Climate, cryosphere and oceans

Changes in sea ice and land ice have important climate feedbacks, through albedo and ocean circulation. The melt of land ice results in sea level rise.

Sea ice cover seasonally insulates the atmosphere from the ocean preventing the exchange of heat and gases. The formation of sea ice during winter allows atmospheric temperatures to fall, due to a lack of sunlight, to colder than -30 °C. In addition, its formation extracts fresh water from the ocean, producing the cold saline bottom water which influences ocean circulation. As sunlight returns to the poles in summer, the ice melts back allowing the atmosphere to be warmed by the ocean and releasing fresh water to stratify the regional oceans. Sea ice, in both the Arctic and Antarctic, is expected to decline with global warming, the Arctic becoming ice-free in summer in the latter half of this century. Transport of heat to the Arctic from mid-latitudes, by ocean currents and winds is variable year by year resulting in different degrees of ice melt each year. Some climate models, including that of the Met Office Hadley Centre, successfully depict the observed variability and decline of the Arctic sea ice.

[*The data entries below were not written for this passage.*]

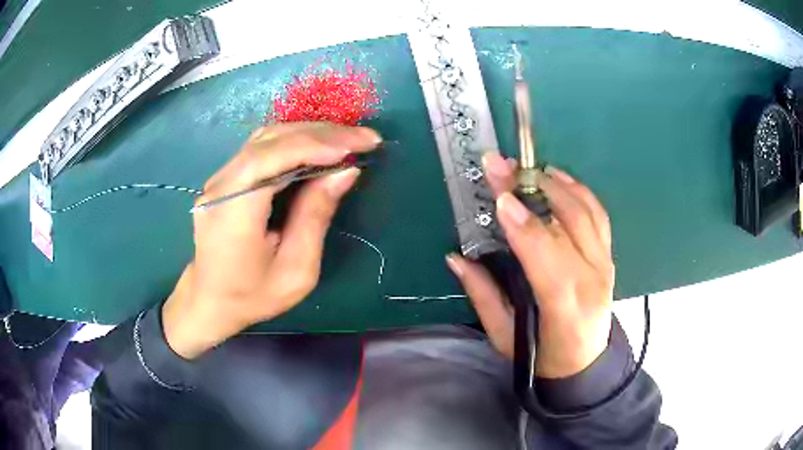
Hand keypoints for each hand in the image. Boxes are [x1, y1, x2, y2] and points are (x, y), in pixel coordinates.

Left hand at [162, 123, 381, 358]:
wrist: (211, 300)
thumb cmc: (253, 295)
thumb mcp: (296, 270)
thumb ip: (316, 216)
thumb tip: (345, 171)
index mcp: (233, 212)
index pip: (270, 158)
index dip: (314, 145)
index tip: (355, 146)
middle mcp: (220, 185)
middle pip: (271, 140)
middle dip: (322, 134)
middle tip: (365, 138)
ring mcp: (219, 178)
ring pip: (267, 138)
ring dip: (310, 134)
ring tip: (348, 140)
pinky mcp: (225, 178)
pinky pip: (261, 148)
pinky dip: (295, 142)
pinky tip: (318, 147)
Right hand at [446, 153, 613, 378]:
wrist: (585, 362)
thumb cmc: (541, 355)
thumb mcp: (503, 336)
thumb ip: (482, 295)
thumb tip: (456, 257)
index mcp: (565, 306)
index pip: (547, 256)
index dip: (524, 225)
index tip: (500, 198)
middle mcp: (592, 279)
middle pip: (568, 223)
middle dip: (533, 188)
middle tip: (502, 165)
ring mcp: (605, 264)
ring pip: (586, 212)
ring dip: (557, 184)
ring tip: (527, 168)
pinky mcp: (609, 256)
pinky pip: (598, 215)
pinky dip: (579, 191)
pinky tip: (558, 178)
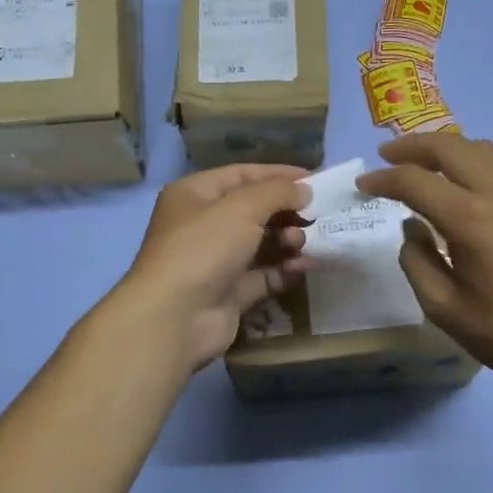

Sea ice decline does not significantly influence sea level as the ice is already floating. However, the melting of land-based ice, ice sheets and mountain glaciers, has an important contribution to global sea level rise. The melt from mountain glaciers also contributes to river flow and impacts the availability of summer water for agriculture. The Greenland ice sheet loses ice through surface melting in summer and through drainage of ice from the interior by large glaciers. Many glaciers, at the sea-ward fringes of both Greenland and Antarctica, have been speeding up. It is suggested that the speed-up, and the resulting increased ice flow to the ocean and associated sea level rise, are caused by a warming of the adjacent oceans.